The backlog includes duplicate applications, applications that have incorrect or missing information, and applications missing accurate contact information, making follow-up difficult.

“Those claims that have been outstanding for weeks are ones that we simply cannot process,”  state labor commissioner Roberta Reardon said in a statement Wednesday. “We have already attempted to contact all of these New Yorkers, and we will continue to try to get in touch with everyone who applied so we can connect them with the benefits they are eligible for.”

In addition to the backlog, 20,801 individuals have applications that have been processed and approved for payment, but no money has been dispersed because no weekly certifications have been made, DOL officials said 

To receive unemployment funds, claimants must certify each week that they are unemployed.

Another 15,831 applications are going through what the DOL calls “final processing,” where state staffers are checking for potential fraud or identity theft. These claims, if not flagged for additional review, should be payable in the coming days, the DOL said.

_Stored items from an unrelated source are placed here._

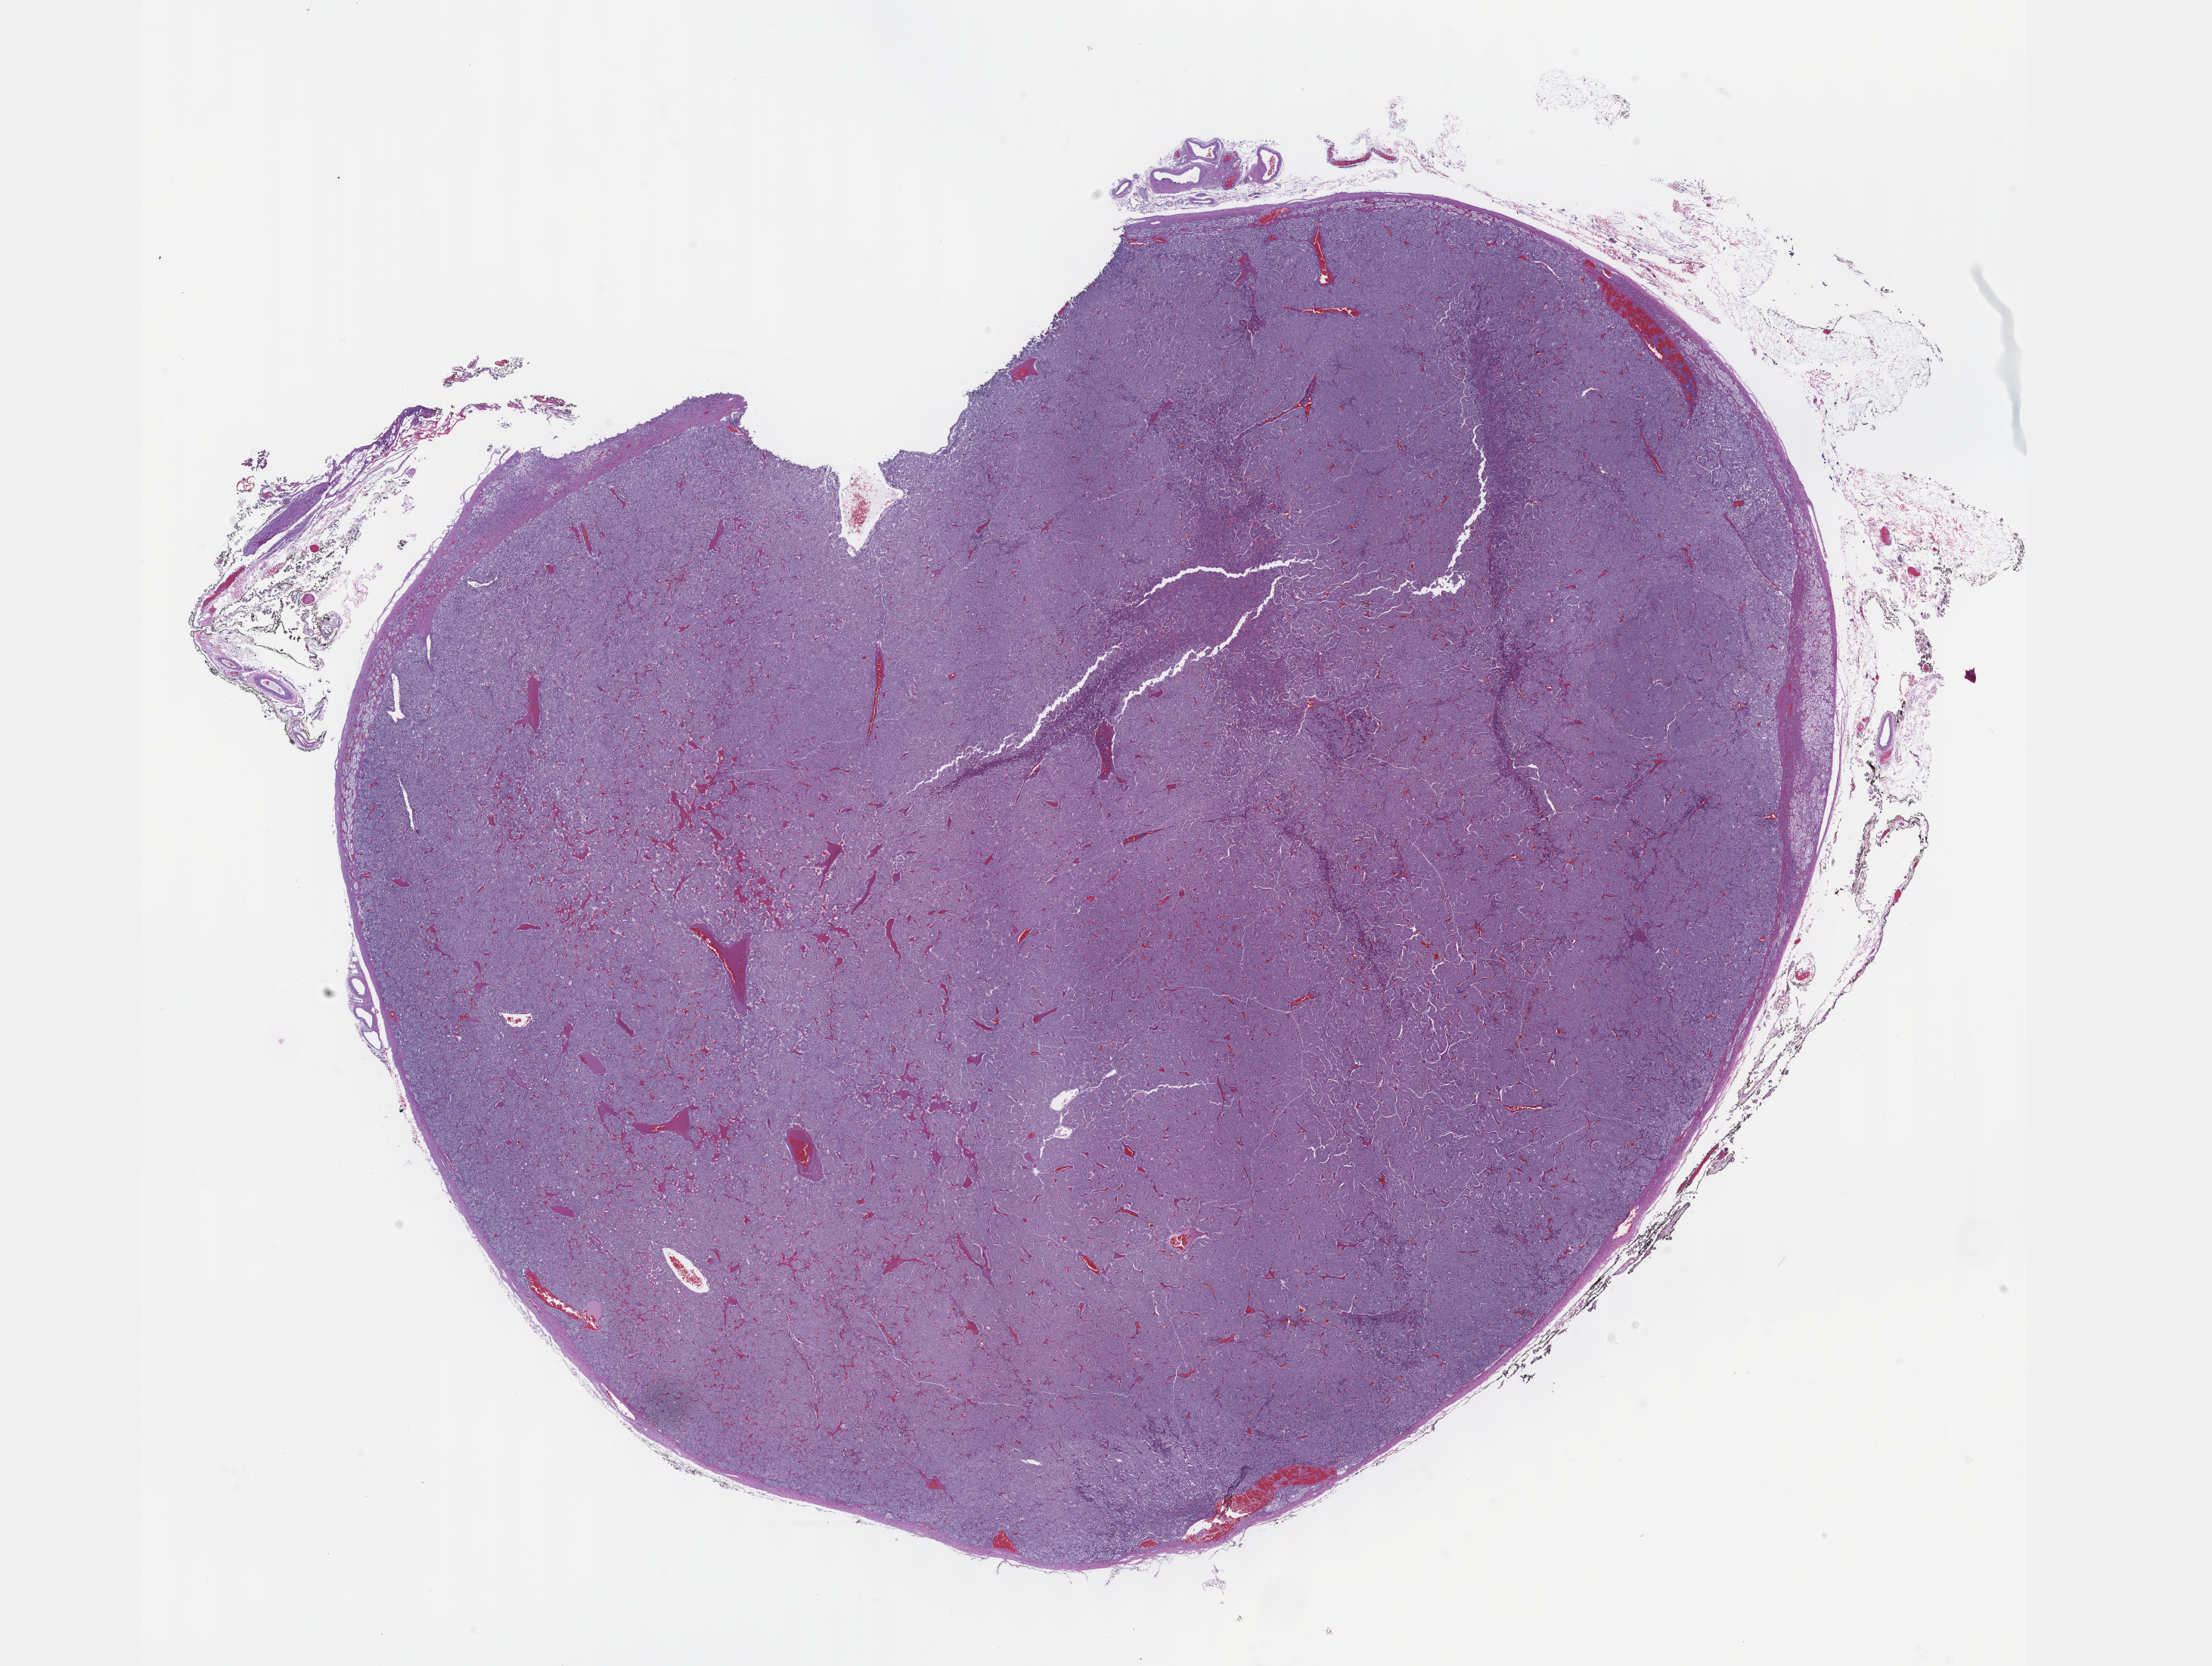
Hematoxylin and eosin (H&E) stained whole-slide image, low-resolution overview of the scanned area, about 23.6 x 17.8 mm. FFPE section. Sample: primary tumour, adrenal gland. Female patient; age at initial diagnosis 31 years.
• diagnosis: Pheochromocytoma, NOS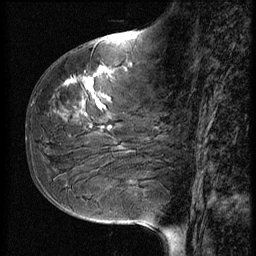
Breast MRI (dynamic contrast-enhanced), one sagittal slice; slice 25 of 56 in the series (ordered by position); 3 images stored at this slice position (order not interpretable as contrast timing); 1.5 T; TE 4.2 ms, TR 9 ms; 2.5 mm slice thickness; 256 × 256 image matrix, field of view 180 × 180 mm. Female patient, age 51 years. Case-level facts recorded for this patient, not image findings: setting: breast cancer imaged before/during neoadjuvant chemotherapy; receptor status: HR-positive, HER2-negative.
Outlined on this slice (semi-automatic segmentation, software-assisted and operator-edited):
- analysis volume of interest (the breast-tissue region the enhancement analysis was run in; not a lesion): bounding box <41,58,167,161> (left, top, right, bottom; pixels)
- tumour enhancement mask (voxels above the 140 % enhancement threshold inside the analysis volume of interest): <65,68,113,129>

While many New Yorkers have secured financial assistance in the wake of the health crisis, Gregory DeFreitas, senior labor economics professor at Hofstra University and director of the Center for Labor and Democracy, said using state unemployment systems as a way to keep American families afloat was one of the major mistakes of the U.S. response to COVID-19.

By using unemployment offices, the U.S. government incentivized struggling businesses to layoff workers, he said. Instead, helping employers fund payroll may have been more effective and easier to implement.

“Unlike other countries we almost encouraged employers to lay off workers and were very late and clumsy – especially at the federal level – in terms of trying to provide assistance to employers so they could keep workers on the payroll,” DeFreitas said. Other countries, such as the United Kingdom "subsidized businesses that kept people on payroll,” he said.

DeFreitas said by relying on unemployment offices, many Americans have been put in a position where they have waited months for aid. 

Subsidizing payrolls “puts you in a much better position coming out of the crisis because the workers are still there,” he said. “Also it would not have led to the shocks to the system that we had in many states’ unemployment offices.”